Our component has a secondary control of 0 because we do not want to show the secondary control buttons. These are the skip and rewind buttons if you were playing a series of videos. The primary control size is the size of the play button. The mediaComponentId must reference the VideoComponent earlier in the document.

B. Save and deploy these changes and test for your birthday scenario. Make sure the button is functioning and stops and replays the video when toggled.

Did you notice the clipping on the audio response from Alexa? You may not notice this if your birthday is close enough, but Alexa’s voice response is getting cut off when the video starts to play. To fix this we will need to use the ExecuteCommands Directive.

5. ExecuteCommands Directive

Alexa is cut off from speaking when the video starts to play. We want Alexa to finish speaking, then start the video automatically. We need to turn off autoplay in order to fix this, but it does not make sense for our customers to have to tell the video to start. We’ll use commands to solve this.

To fix the audio, we are going to have to add the ExecuteCommands directive to our backend as well as a payload for it. The execute commands directive will execute the list of provided commands after Alexa is done speaking. It looks like this:

{
    "type" : "Alexa.Presentation.APL.ExecuteCommands",
    "token": "[SkillProvidedToken]",
    "commands": [
        <List_of_commands>
    ]
}

For our usage, we will need the skill provided token for the ExecuteCommand directive to target, so this can be "birthdayToken". Without this, our command will not know which document to target to execute on.

A. Add a new token field to the APL RenderDocument directive with the value of birthdayToken. Your addDirective(…​) will now look like:

// Create Render Directive
handlerInput.responseBuilder.addDirective({
    type: 'Alexa.Presentation.APL.RenderDocument',
    token: 'birthdayToken',
    document: birthdayDocument,
    datasources: {
        ... Omitted for brevity...
    }
});

B. In the else block in our HasBirthdayLaunchRequestHandler, we will need to add another directive.
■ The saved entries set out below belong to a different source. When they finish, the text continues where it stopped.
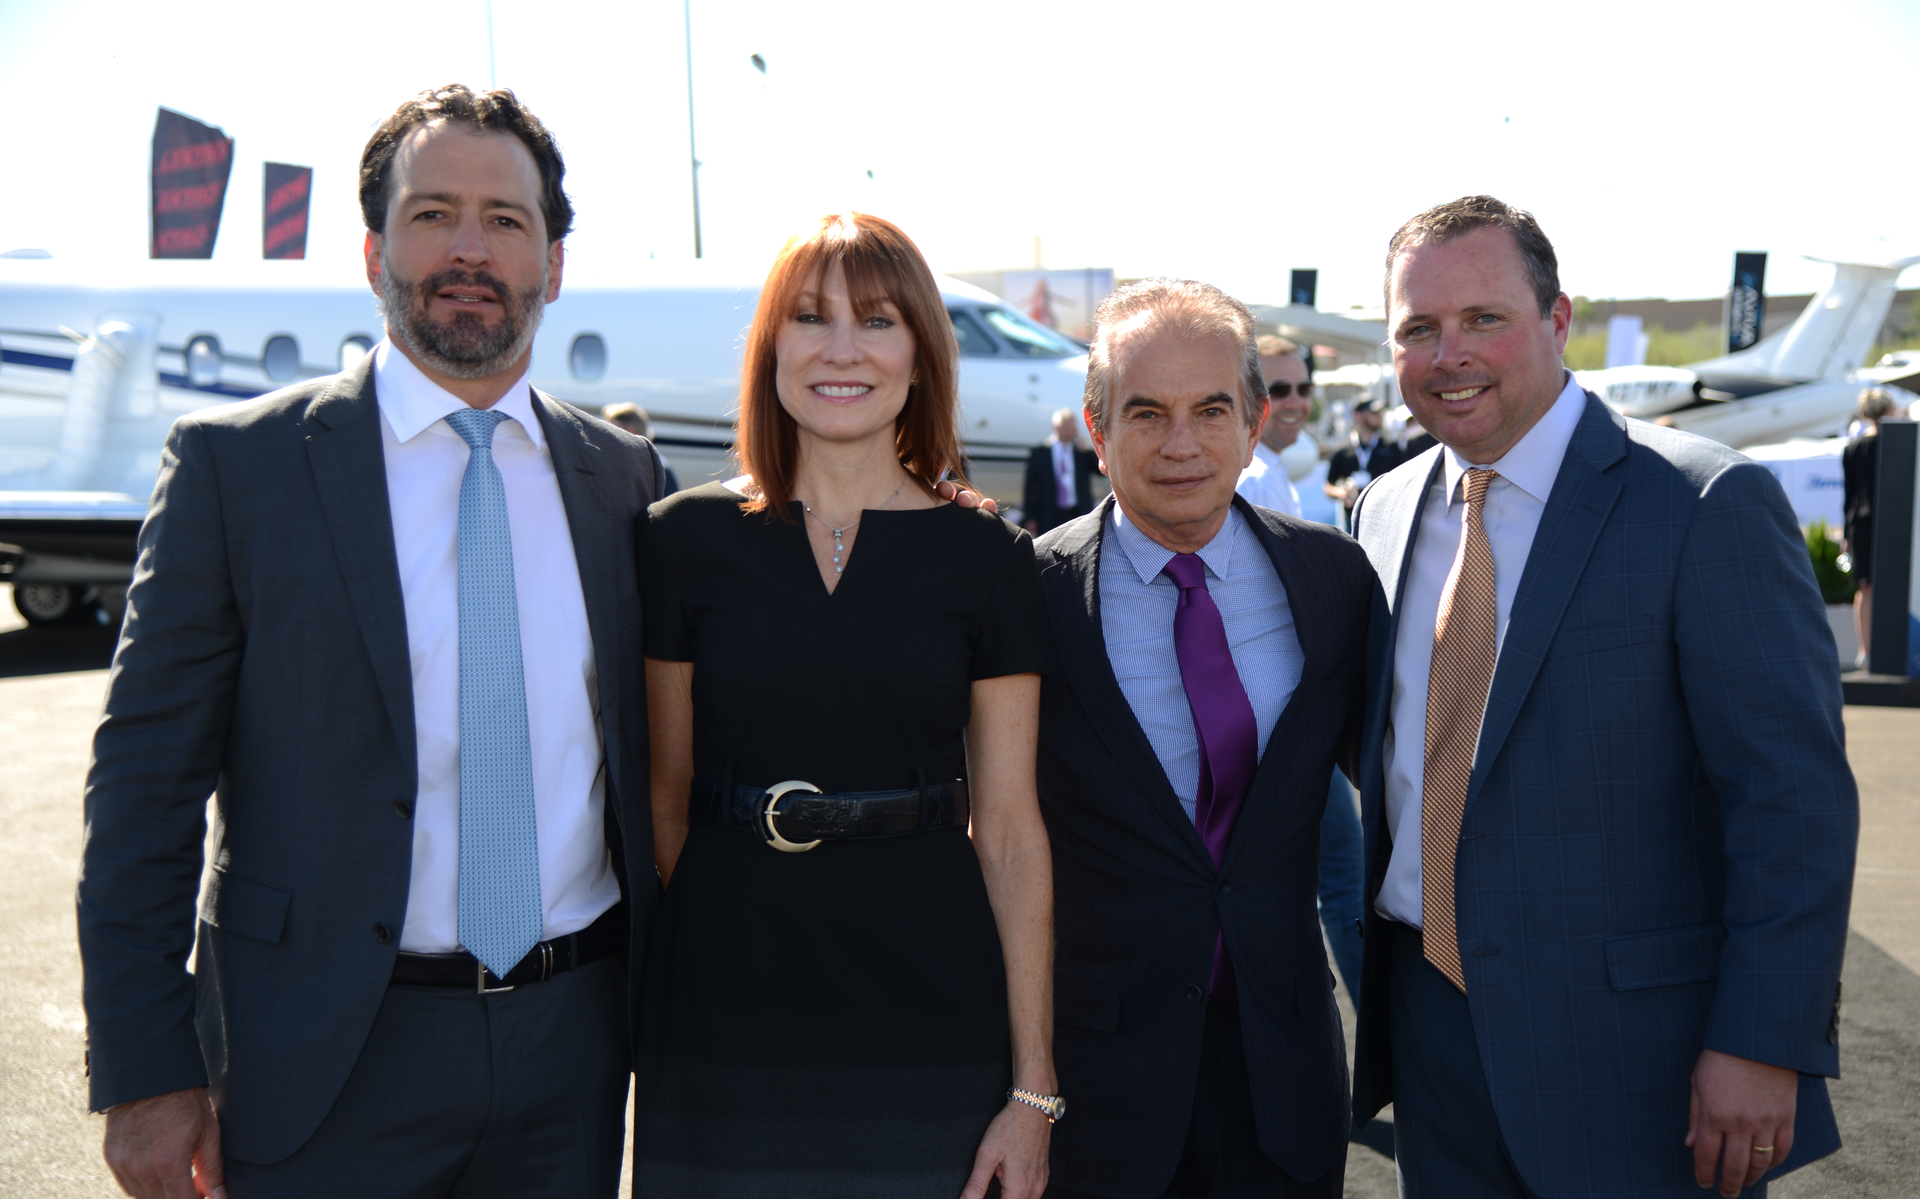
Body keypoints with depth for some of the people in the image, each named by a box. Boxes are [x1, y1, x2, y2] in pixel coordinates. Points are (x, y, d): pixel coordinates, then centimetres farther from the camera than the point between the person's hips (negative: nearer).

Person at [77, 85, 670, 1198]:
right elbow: (145, 783, -5)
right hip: (326, 1065, -2)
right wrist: (147, 1073, -8)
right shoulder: (234, 461, -5)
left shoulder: (626, 478, 4)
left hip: (575, 1049, 3)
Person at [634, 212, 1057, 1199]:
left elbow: (1010, 826, -1)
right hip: (723, 1024, 0)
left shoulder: (987, 558, 0)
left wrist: (1033, 1090, -3)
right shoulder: (686, 539, 1)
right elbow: (664, 794, 5)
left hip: (932, 1026, 0)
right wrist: (659, 994, 0)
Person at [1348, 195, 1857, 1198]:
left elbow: (1795, 799, -14)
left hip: (1634, 1054, -5)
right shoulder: (1385, 512, 6)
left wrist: (1763, 1044, -17)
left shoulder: (1707, 507, -12)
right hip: (1429, 1015, 5)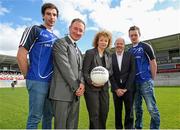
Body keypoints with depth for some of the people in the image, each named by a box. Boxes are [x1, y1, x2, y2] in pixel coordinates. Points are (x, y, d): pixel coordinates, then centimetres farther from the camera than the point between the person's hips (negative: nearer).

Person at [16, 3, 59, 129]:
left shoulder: (56, 38, 18)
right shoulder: (34, 30, -1)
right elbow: (21, 55, -8)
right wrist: (29, 76, -5)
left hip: (52, 82, 7)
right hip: (38, 81, -6)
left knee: (48, 115, 15)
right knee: (35, 117, 1)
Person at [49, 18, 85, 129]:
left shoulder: (78, 50, 20)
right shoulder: (60, 43, -6)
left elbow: (80, 69, 15)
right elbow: (65, 68, -14)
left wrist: (82, 83, -5)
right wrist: (76, 87, -10)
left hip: (75, 94, 8)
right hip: (62, 92, -7)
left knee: (72, 125, 14)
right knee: (61, 125, 5)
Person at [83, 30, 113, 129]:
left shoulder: (108, 55, 13)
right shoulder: (89, 53, -6)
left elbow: (110, 71, 11)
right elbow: (84, 71, -11)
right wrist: (91, 81, -25)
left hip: (104, 88, 6)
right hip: (91, 88, -5)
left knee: (104, 114, 13)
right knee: (94, 115, 0)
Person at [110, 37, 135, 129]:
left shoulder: (130, 56, 4)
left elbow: (132, 72, -3)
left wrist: (126, 88, -10)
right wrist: (116, 89, -8)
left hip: (128, 88, 0)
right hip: (116, 89, 1)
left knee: (129, 111, 3)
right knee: (117, 111, 8)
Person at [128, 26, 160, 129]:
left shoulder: (145, 46, 0)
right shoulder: (130, 51, 13)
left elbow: (153, 63, -3)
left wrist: (152, 79, -5)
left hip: (145, 81, -5)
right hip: (134, 82, 5)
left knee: (152, 108, -5)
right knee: (137, 108, 13)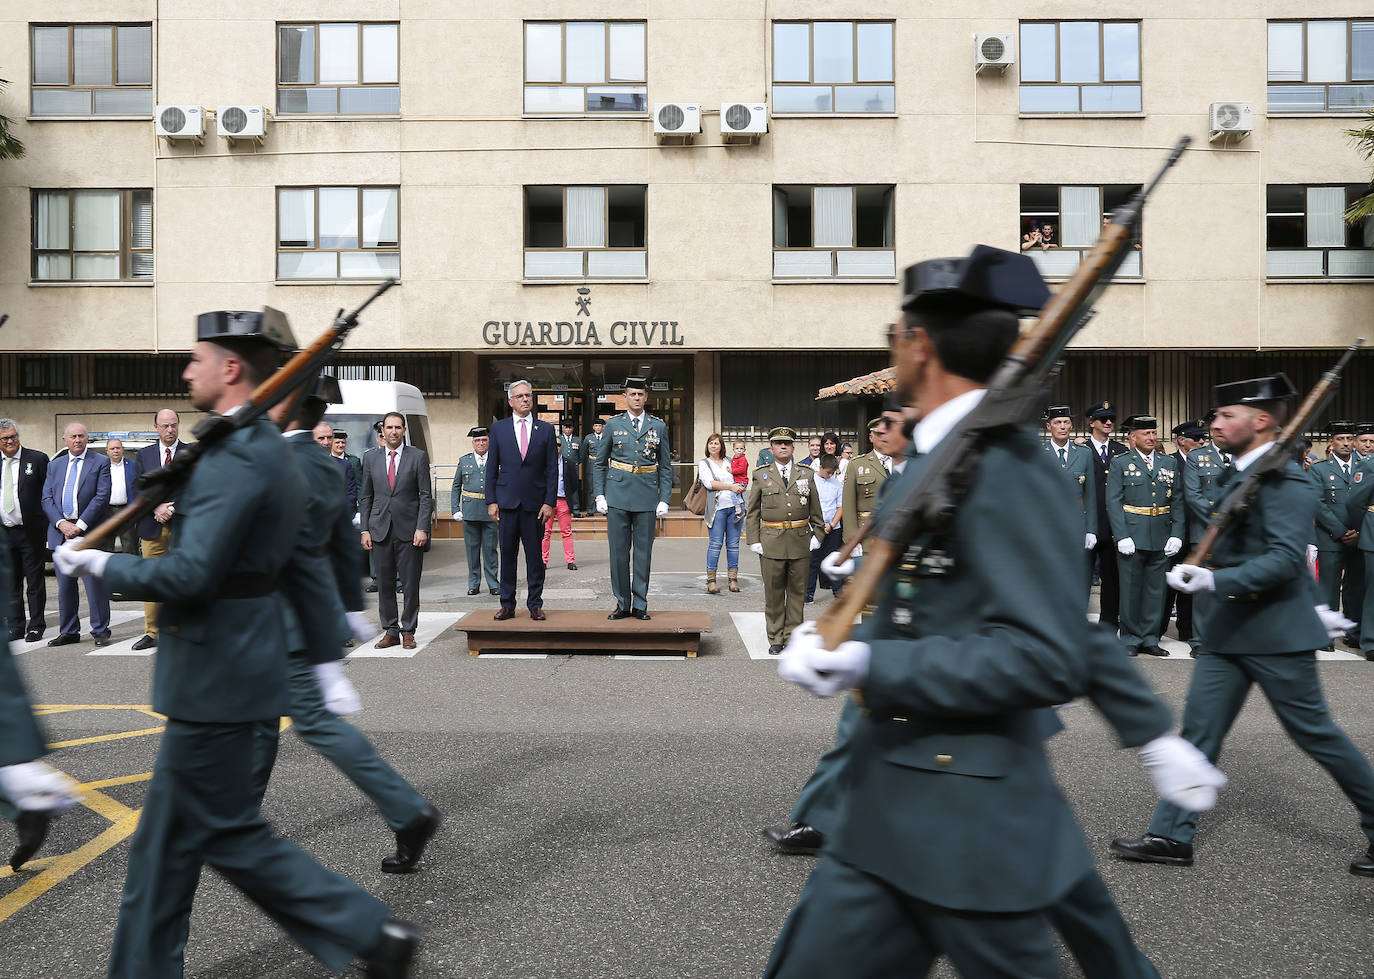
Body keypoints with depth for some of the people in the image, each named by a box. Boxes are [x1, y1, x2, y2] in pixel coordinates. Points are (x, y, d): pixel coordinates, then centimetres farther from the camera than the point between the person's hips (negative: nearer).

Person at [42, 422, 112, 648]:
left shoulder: (100, 462, 2)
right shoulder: (54, 466, 16)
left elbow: (102, 496, -6)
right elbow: (47, 498, 9)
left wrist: (80, 525, -13)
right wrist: (61, 523, -8)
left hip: (89, 532, -4)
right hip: (60, 532, 4)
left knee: (95, 584, -3)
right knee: (65, 586, 9)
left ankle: (100, 630, 5)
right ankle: (68, 632, 18)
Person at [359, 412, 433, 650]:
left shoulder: (418, 457, 2)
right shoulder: (372, 460, 10)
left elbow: (426, 496, -2)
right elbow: (365, 498, 13)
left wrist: (422, 528, -10)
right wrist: (365, 530, 4)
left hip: (409, 530, -3)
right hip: (380, 531, 3)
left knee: (410, 585, 1)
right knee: (384, 584, 6)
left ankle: (408, 631, 12)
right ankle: (390, 631, 16)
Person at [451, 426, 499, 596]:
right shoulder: (464, 461, 11)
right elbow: (456, 487, 13)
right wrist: (455, 510, 5)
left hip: (491, 512, -1)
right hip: (470, 511, 1)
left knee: (490, 549, 2)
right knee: (472, 548, 6)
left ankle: (493, 584, 11)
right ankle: (474, 584, 15)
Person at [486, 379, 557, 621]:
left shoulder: (546, 429, 6)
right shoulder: (498, 428, 7)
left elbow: (552, 469, 3)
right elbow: (491, 467, 7)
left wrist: (549, 502, -4)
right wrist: (491, 501, 0)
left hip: (535, 502, 0)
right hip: (507, 501, 1)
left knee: (535, 555, 4)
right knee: (507, 555, 5)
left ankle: (535, 605, 12)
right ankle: (507, 605, 14)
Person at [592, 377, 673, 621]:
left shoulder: (659, 426, 7)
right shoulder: (613, 425, 6)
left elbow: (666, 466, 8)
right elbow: (599, 463, 9)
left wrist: (664, 499, 0)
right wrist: (599, 495, 0)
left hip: (647, 496, 0)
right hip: (618, 495, 0)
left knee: (643, 552, 4)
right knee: (618, 552, 2)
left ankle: (640, 605, 13)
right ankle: (622, 604, 12)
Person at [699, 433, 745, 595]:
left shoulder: (729, 462, 19)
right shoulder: (704, 463, 7)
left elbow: (743, 478, 23)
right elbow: (709, 483, -7)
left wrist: (741, 487, 0)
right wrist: (731, 487, -11)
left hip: (735, 506, 4)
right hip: (717, 507, -4)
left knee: (733, 544, 3)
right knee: (715, 544, -7)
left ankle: (733, 579, 8)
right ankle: (711, 580, -3)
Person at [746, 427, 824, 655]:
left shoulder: (806, 474, 9)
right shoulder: (761, 475, 6)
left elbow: (815, 510, 14)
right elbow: (752, 512, 8)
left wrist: (817, 535, 5)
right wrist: (753, 541, 1)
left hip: (801, 541, 1)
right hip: (771, 542, -1)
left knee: (797, 592, 6)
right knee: (773, 593, 3)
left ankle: (792, 637, 17)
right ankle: (775, 639, 14)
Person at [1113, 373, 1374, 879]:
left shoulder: (1284, 479, -16)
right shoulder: (1242, 475, 12)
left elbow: (1285, 558, -26)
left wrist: (1216, 580, -36)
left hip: (1275, 634, -9)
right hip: (1229, 632, 9)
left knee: (1315, 733, 5)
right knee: (1199, 730, 7)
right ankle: (1171, 836, 12)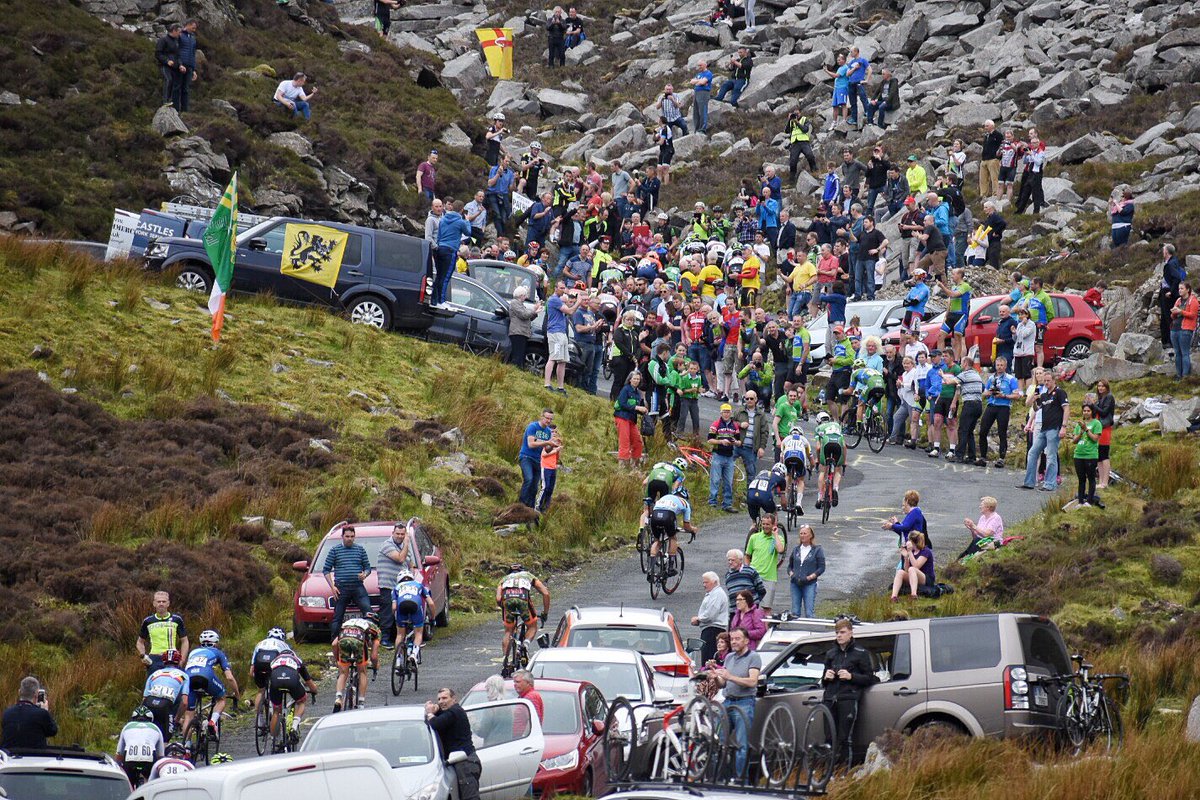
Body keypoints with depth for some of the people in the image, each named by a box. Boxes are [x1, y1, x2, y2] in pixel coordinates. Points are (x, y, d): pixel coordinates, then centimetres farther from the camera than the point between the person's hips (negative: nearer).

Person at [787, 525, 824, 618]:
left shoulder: (817, 549, 1)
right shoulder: (796, 549, 14)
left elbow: (822, 567, -2)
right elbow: (790, 565, 21)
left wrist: (810, 577, -12)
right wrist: (791, 574, 0)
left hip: (810, 584, -5)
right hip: (795, 584, 5)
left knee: (809, 613, -10)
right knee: (795, 612, 4)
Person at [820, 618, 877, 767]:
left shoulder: (860, 654, 4)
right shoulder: (831, 654, 20)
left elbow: (869, 678, 3)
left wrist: (851, 676, -11)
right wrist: (826, 677, 4)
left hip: (848, 700, -5)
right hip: (830, 699, 5)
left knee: (845, 739, -10)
This can be chained onto our current render directive. Add the below code to the handlerInput.responseBuilder.

.addDirective({
    type: "Alexa.Presentation.APL.ExecuteCommands",
    token: "birthdayToken",
    commands: [
        <List_of_commands>
    ]
});

C. Replace the <List_of_commands> with our commands list. This is simply going to be a single command to start the video. Since this happens once Alexa is done speaking, we get the behavior we want! The command looks like this:

{
    type: "ControlMedia",
    componentId: "birthdayVideo",
    command: "play"
}

You’ll end up with APL directive code that looks like this:

// Create Render Directive
handlerInput.responseBuilder.addDirective({
    type: 'Alexa.Presentation.APL.RenderDocument',
    token: 'birthdayToken',
    document: birthdayDocument,
    datasources: {
        text: {
            type: 'object',
            start: "Happy Birthday!",
            middle: "From,",
            end: "Alexa <3"
        },
        assets: {
            video: "https://public-pics-muoio.s3.amazonaws.com/video/Amazon_Cake.mp4",
            backgroundURL: getBackgroundURL(handlerInput, "confetti")
        }
    }
}).addDirective({
    type: "Alexa.Presentation.APL.ExecuteCommands",
    token: "birthdayToken",
    commands: [{
        type: "ControlMedia",
        componentId: "birthdayVideo",
        command: "play"
    }]
});

D. Save and deploy and test this out now.

That’s a cool animation isn’t it? Great work on expanding your Cake Time with images, text, video, and animations!